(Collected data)
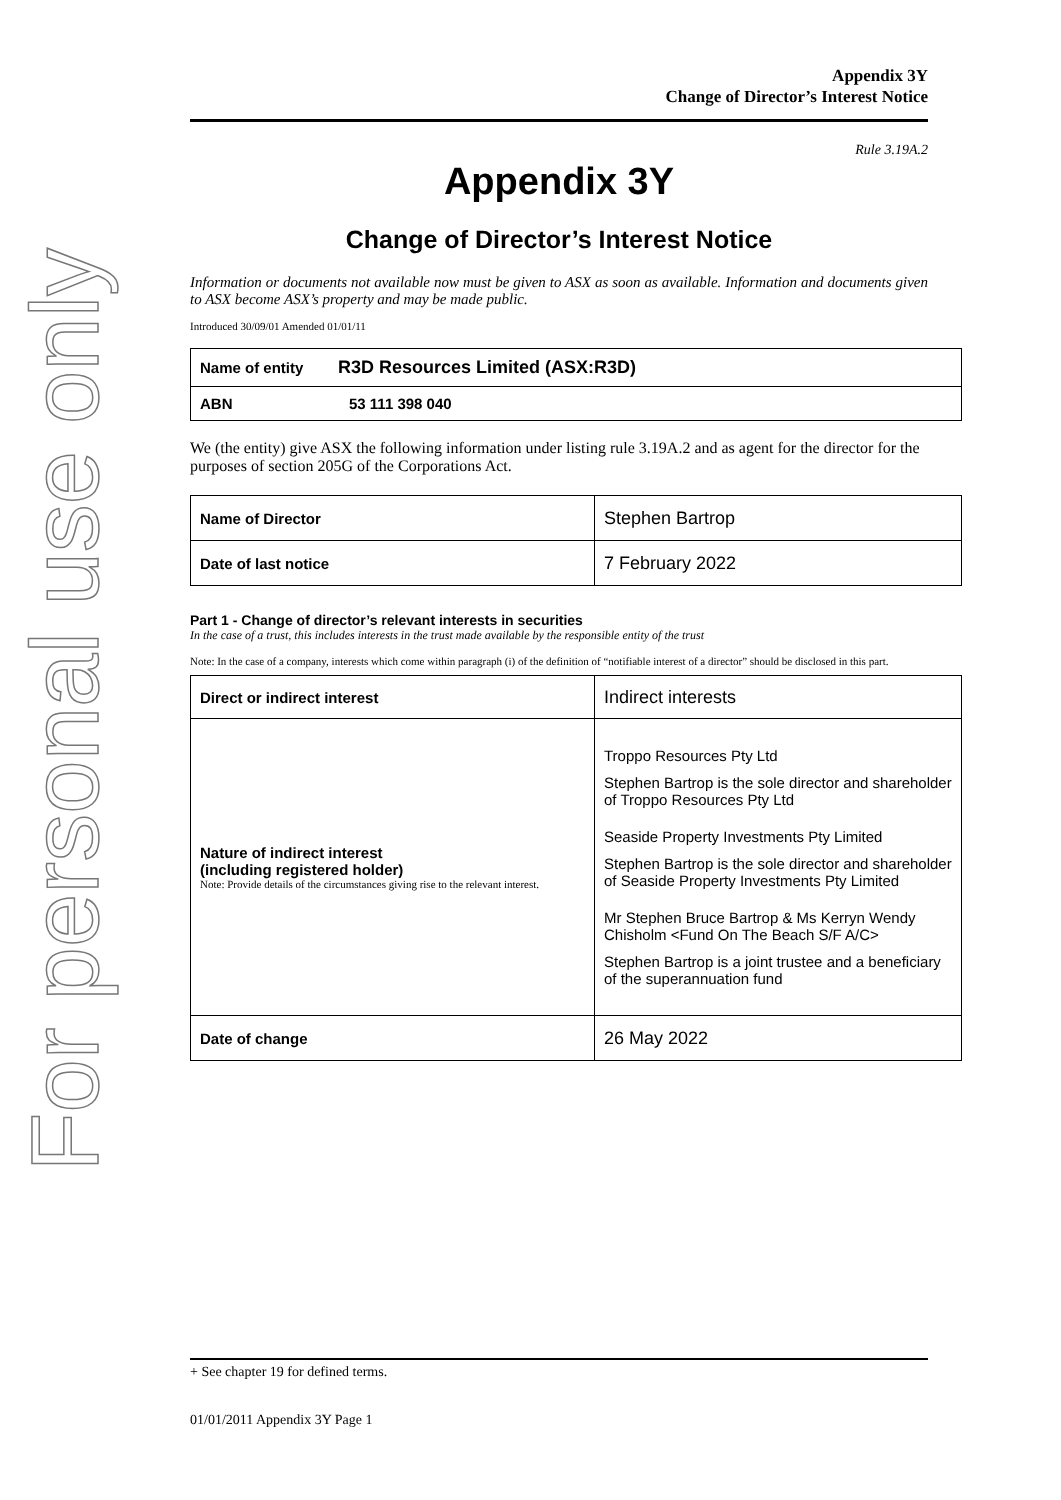For personal use only
Appendix 3Y
Change of Director’s Interest Notice
Rule 3.19A.2
Appendix 3Y
Change of Director’s Interest Notice
Information or documents not available now must be given to ASX as soon as available. Information and documents given to ASX become ASX’s property and may be made public.
Introduced 30/09/01 Amended 01/01/11
| Name of entity | R3D Resources Limited (ASX:R3D) |
| ABN | 53 111 398 040 |
We (the entity) give ASX the following information under listing rule 3.19A.2 and as agent for the director for the purposes of section 205G of the Corporations Act.
| Name of Director | Stephen Bartrop |
| Date of last notice | 7 February 2022 |
Part 1 - Change of director’s relevant interests in securities
In the case of a trust, this includes interests in the trust made available by the responsible entity of the trust
Note: In the case of a company, interests which come within paragraph (i) of the definition of “notifiable interest of a director” should be disclosed in this part.
| Direct or indirect interest | Indirect interests |
| Nature of indirect interest (including registered holder) Note: Provide details of the circumstances giving rise to the relevant interest. | Troppo Resources Pty Ltd Stephen Bartrop is the sole director and shareholder of Troppo Resources Pty Ltd Seaside Property Investments Pty Limited Stephen Bartrop is the sole director and shareholder of Seaside Property Investments Pty Limited Mr Stephen Bruce Bartrop & Ms Kerryn Wendy Chisholm <Fund On The Beach S/F A/C> Stephen Bartrop is a joint trustee and a beneficiary of the superannuation fund |
| Date of change | 26 May 2022 |
+ See chapter 19 for defined terms.
01/01/2011 Appendix 3Y Page 1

■ Assigned task
Look through the data above and return exactly the lines from the one that contains "We (the entity)" to the one that contains "In the case of a trust, this", inclusive, with nothing else.

■ Output of the task
We (the entity) give ASX the following information under listing rule 3.19A.2 and as agent for the director for the purposes of section 205G of the Corporations Act.
| Name of Director | Stephen Bartrop |
| Date of last notice | 7 February 2022 |
Part 1 - Change of director’s relevant interests in securities
In the case of a trust, this includes interests in the trust made available by the responsible entity of the trust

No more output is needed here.